## Task brief
Transcribe exactly the span of lines that begins the records and ends with the line holding "If no rides", both boundary lines included.

## Information
········
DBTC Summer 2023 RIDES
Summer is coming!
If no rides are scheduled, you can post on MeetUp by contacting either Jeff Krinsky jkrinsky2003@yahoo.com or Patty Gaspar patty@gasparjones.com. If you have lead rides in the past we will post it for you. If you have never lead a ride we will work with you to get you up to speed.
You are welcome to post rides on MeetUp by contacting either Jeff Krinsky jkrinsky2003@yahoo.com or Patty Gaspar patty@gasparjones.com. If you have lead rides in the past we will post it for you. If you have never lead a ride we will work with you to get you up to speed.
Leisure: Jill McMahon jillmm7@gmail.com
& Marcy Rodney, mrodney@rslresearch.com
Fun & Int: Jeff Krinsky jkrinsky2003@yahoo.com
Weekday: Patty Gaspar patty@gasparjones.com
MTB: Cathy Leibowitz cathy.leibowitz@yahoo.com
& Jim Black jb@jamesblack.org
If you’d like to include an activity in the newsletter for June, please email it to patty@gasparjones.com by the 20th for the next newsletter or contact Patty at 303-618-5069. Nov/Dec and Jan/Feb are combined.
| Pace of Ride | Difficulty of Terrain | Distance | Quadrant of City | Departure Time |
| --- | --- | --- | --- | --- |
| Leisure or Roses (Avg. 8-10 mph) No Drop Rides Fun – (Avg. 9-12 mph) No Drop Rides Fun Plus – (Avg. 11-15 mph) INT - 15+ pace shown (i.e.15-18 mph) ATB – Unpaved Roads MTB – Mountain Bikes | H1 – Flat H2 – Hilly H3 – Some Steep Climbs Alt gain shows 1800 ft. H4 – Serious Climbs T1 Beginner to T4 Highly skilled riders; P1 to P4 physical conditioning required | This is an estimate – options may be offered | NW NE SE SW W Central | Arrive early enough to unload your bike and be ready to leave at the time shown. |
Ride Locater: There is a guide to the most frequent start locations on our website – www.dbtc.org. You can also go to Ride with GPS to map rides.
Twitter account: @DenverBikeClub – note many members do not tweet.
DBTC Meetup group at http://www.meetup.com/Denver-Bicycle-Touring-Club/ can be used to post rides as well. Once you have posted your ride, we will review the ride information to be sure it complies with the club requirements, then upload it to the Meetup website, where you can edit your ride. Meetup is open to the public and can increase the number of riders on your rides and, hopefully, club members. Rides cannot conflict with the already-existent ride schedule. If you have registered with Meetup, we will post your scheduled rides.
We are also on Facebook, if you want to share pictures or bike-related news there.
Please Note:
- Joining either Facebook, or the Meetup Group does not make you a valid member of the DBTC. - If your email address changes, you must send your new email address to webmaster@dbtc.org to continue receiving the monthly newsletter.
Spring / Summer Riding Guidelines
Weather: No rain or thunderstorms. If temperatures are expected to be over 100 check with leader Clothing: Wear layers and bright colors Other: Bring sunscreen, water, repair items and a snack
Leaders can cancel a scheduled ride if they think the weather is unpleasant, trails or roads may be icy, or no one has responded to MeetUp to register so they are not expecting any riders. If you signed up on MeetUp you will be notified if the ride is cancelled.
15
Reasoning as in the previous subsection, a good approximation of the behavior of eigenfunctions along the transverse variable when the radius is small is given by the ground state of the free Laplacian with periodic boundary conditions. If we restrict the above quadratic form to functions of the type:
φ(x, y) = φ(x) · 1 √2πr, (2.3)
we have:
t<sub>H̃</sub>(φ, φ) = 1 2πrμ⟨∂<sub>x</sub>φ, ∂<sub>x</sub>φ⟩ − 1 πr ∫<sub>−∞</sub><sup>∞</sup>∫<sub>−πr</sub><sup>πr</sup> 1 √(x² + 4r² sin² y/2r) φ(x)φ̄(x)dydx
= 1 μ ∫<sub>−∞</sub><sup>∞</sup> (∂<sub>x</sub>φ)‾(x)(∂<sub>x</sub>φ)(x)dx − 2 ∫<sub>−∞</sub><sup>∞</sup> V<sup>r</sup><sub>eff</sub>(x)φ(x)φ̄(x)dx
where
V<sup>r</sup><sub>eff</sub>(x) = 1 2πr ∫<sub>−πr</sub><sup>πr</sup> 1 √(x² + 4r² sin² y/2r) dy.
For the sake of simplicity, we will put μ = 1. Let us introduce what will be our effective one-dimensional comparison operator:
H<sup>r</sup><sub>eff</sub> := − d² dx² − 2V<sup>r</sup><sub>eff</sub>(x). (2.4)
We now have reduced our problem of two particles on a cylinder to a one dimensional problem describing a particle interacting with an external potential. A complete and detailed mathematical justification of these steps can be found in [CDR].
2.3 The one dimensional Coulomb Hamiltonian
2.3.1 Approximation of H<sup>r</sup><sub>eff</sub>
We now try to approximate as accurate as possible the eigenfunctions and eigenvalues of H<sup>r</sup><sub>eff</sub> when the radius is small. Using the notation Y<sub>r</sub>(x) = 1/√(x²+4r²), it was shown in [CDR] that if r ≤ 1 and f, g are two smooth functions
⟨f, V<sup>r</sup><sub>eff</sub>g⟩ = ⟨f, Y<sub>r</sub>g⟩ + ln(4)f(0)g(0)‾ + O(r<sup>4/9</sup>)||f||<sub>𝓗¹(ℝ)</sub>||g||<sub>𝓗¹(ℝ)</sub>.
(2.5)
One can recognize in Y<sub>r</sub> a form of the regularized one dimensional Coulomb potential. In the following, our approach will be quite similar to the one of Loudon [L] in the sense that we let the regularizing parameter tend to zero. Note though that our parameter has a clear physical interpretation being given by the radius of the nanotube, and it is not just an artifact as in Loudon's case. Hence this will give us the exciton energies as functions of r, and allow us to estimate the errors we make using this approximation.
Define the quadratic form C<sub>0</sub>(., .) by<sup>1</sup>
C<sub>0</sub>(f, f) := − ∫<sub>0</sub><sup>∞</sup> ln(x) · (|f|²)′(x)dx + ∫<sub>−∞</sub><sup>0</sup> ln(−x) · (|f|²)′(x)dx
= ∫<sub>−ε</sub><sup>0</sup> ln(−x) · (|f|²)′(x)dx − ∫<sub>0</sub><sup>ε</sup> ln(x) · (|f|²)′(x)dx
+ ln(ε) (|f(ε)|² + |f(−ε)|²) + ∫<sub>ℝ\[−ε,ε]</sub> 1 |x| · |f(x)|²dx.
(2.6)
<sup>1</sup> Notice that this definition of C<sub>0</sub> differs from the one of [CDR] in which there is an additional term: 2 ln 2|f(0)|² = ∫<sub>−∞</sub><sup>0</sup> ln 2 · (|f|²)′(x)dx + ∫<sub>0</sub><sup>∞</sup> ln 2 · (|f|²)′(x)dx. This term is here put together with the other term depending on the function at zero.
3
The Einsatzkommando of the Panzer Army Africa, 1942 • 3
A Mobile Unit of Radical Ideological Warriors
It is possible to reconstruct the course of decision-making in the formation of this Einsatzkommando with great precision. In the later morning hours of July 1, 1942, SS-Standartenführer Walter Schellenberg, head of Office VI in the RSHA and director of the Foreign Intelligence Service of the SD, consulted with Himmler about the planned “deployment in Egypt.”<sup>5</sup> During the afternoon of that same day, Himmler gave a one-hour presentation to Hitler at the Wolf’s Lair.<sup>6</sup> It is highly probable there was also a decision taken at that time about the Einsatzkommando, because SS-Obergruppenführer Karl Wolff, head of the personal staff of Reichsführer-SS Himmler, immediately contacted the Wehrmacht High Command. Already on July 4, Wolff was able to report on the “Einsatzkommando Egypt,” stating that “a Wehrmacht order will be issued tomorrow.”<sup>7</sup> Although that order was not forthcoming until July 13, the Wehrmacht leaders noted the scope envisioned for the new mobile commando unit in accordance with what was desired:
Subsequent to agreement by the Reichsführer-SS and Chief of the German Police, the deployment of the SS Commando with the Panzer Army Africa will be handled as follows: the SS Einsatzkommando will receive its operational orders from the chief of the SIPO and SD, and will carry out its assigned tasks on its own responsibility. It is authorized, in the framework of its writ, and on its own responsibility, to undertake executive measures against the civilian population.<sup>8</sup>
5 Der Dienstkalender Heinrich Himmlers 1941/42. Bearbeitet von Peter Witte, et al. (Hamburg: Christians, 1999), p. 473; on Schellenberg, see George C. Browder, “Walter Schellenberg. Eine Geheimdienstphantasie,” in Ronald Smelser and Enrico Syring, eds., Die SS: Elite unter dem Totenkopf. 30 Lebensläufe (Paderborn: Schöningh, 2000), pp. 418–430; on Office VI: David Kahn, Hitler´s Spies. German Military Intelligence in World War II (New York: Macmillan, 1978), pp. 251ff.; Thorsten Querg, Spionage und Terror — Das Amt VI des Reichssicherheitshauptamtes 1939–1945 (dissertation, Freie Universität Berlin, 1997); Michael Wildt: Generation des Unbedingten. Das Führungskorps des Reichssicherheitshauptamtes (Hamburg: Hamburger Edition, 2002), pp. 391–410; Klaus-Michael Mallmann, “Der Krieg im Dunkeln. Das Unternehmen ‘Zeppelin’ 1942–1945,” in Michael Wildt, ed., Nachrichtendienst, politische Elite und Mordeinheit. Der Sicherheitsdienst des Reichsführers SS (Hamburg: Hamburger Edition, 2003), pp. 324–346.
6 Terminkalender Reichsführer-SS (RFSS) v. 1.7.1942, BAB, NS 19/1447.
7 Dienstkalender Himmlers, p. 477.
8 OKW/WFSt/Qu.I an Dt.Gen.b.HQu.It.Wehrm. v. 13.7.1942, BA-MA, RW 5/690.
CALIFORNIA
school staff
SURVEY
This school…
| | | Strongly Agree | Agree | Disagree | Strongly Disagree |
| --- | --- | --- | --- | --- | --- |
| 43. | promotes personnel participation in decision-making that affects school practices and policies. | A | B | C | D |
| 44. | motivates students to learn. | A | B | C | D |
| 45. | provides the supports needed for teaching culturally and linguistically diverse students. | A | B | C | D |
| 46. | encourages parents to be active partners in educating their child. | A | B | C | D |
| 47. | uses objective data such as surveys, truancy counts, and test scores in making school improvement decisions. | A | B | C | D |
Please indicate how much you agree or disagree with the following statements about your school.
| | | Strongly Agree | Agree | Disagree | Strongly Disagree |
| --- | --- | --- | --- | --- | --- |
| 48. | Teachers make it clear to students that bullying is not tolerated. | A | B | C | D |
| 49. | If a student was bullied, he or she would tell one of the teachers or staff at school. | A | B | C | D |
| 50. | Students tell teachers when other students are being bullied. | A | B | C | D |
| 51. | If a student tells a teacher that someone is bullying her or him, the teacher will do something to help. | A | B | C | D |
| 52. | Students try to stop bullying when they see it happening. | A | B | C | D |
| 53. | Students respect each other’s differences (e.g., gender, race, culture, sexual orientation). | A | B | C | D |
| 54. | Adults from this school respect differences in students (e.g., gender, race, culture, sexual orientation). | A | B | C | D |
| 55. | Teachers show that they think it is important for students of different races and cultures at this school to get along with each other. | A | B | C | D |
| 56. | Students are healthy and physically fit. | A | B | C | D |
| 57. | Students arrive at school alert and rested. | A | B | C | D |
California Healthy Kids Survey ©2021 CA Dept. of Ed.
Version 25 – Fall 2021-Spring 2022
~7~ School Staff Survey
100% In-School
········
## Solution for this task
DBTC Summer 2023 RIDES
Summer is coming!
If no rides are scheduled, you can post on MeetUp by contacting either Jeff Krinsky jkrinsky2003@yahoo.com or Patty Gaspar patty@gasparjones.com. If you have lead rides in the past we will post it for you. If you have never lead a ride we will work with you to get you up to speed.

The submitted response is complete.